- Action item -
Every line below is to be given again precisely; images are to be left out.

[Data excerpts]

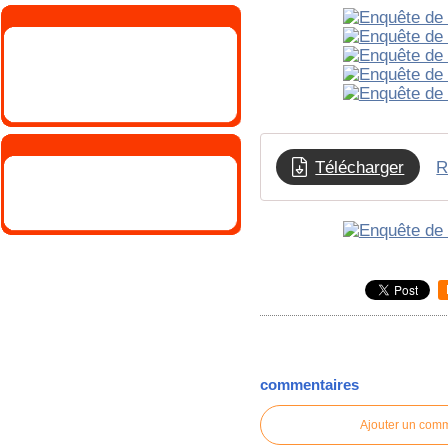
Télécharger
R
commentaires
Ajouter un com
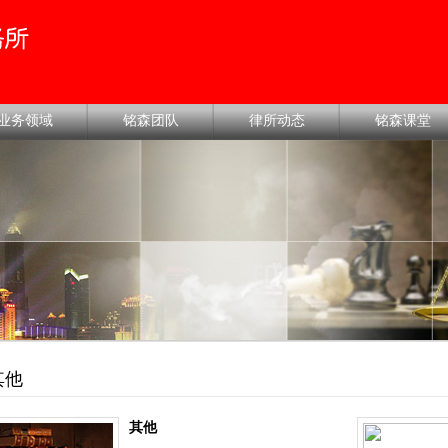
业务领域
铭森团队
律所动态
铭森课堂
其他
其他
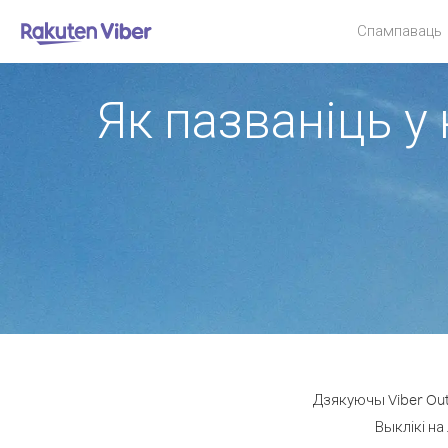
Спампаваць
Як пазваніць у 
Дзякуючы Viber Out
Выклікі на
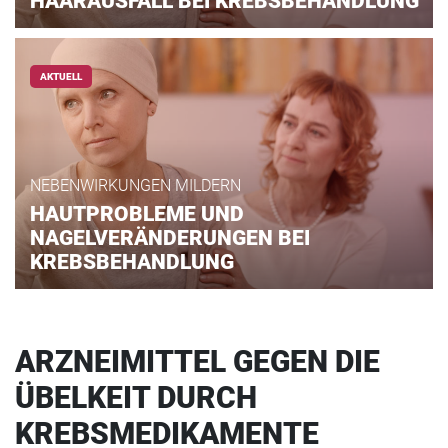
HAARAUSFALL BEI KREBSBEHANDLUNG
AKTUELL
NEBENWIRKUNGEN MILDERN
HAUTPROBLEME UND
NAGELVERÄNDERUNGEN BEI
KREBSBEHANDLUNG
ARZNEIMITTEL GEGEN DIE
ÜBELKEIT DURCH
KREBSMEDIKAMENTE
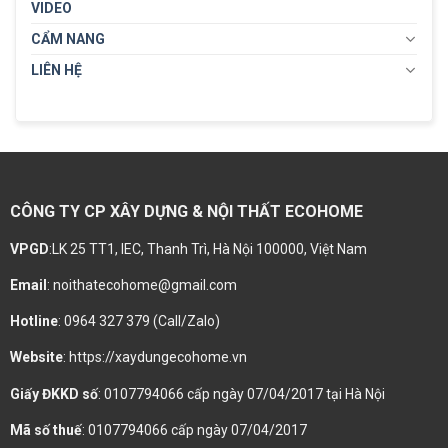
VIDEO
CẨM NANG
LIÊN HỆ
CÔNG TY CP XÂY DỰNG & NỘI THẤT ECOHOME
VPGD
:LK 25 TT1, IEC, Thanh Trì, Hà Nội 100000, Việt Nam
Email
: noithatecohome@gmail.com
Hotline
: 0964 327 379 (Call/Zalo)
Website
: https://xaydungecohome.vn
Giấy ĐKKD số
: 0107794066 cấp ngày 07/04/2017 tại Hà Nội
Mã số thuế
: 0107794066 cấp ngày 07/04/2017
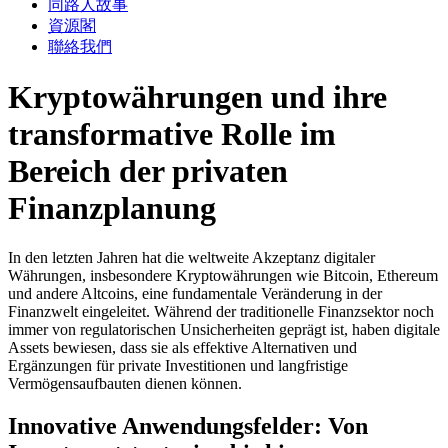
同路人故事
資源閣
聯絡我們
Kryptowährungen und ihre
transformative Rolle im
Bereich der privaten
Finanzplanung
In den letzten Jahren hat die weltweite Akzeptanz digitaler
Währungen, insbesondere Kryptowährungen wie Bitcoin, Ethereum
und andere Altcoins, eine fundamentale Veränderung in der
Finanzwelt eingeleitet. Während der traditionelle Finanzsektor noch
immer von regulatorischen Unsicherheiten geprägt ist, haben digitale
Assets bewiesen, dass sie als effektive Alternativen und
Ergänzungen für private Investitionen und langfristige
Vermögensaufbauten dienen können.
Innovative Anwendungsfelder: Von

[/Data excerpts]

- Task answer -
Télécharger
R
commentaires
Ajouter un com
业务领域
铭森团队
律所动态
铭森课堂
其他
其他
Спампаваць
Як пазваніць у 
Дзякуючы Viber Out
Выклікі на
HAARAUSFALL BEI KREBSBEHANDLUNG
AKTUELL
NEBENWIRKUNGEN MILDERN
HAUTPROBLEME UND
NAGELVERÄNDERUNGEN BEI
KREBSBEHANDLUNG
ARZNEIMITTEL GEGEN DIE
ÜBELKEIT DURCH
KREBSMEDIKAMENTE
VIDEO
CẨM NANG
LIÊN HỆ
CÔNG TY CP XÂY DỰNG & NỘI THẤT ECOHOME
VPGD
:LK 25 TT1, IEC, Thanh Trì, Hà Nội 100000, Việt Nam
Email
: noithatecohome@gmail.com
Hotline
: 0964 327 379 (Call/Zalo)
Website
: https://xaydungecohome.vn
Giấy ĐKKD số
: 0107794066 cấp ngày 07/04/2017 tại Hà Nội
Mã số thuế
: 0107794066 cấp ngày 07/04/2017
同路人故事
資源閣
聯絡我們
Kryptowährungen und ihre
transformative Rolle im
Bereich der privaten
Finanzplanung
In den letzten Jahren hat die weltweite Akzeptanz digitaler
Währungen, insbesondere Kryptowährungen wie Bitcoin, Ethereum
und andere Altcoins, eine fundamentale Veränderung in der
Finanzwelt eingeleitet. Während der traditionelle Finanzsektor noch
immer von regulatorischen Unsicherheiten geprägt ist, haben digitale
Assets bewiesen, dass sie als effektive Alternativen und
Ergänzungen für private Investitionen und langfristige
Vermögensaufbauten dienen können.
Innovative Anwendungsfelder: Von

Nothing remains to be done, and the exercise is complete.